* _WHAT THE EXERCISE ASKS_: Return the lines of the items unchanged, starting at the line that has "Zur Wunschliste Hinzufügen" and stopping after the line that has "unserem Metropolitan Mandarin".

* _DATA EXTRACTS_:
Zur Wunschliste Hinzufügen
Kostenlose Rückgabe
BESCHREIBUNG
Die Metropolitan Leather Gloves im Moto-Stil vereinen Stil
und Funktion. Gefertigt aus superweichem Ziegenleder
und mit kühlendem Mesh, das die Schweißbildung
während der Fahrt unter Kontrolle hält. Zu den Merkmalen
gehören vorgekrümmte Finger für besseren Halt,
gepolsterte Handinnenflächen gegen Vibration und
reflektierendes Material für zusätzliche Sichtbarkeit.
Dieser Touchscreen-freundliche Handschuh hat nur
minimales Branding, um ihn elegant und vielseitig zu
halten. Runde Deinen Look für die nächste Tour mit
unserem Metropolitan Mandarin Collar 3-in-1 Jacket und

* * *

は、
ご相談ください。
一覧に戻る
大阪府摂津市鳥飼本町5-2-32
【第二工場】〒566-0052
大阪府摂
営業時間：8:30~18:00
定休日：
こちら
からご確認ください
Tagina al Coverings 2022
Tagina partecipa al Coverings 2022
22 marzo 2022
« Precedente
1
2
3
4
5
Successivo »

==

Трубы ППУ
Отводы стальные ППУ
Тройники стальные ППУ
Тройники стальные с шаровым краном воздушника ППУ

* _ANSWER BOX_:
Zur Wunschliste Hinzufügen
Kostenlose Rückgabe
BESCHREIBUNG
Die Metropolitan Leather Gloves im Moto-Stil vereinen Stil
und Funktion. Gefertigt aus superweichem Ziegenleder
und mit kühlendem Mesh, das die Schweißbildung
während der Fahrt unter Kontrolle hält. Zu den Merkmalen
gehören vorgekrümmte Finger für besseren Halt,
gepolsterte Handinnenflächen gegen Vibration und
reflektierendes Material für zusätzliche Sichtbarkeit.
Dieser Touchscreen-freundliche Handschuh hat nur
minimales Branding, um ihn elegant und vielseitig zu
halten. Runde Deinen Look für die nächste Tour mit
unserem Metropolitan Mandarin Collar 3-in-1 Jacket und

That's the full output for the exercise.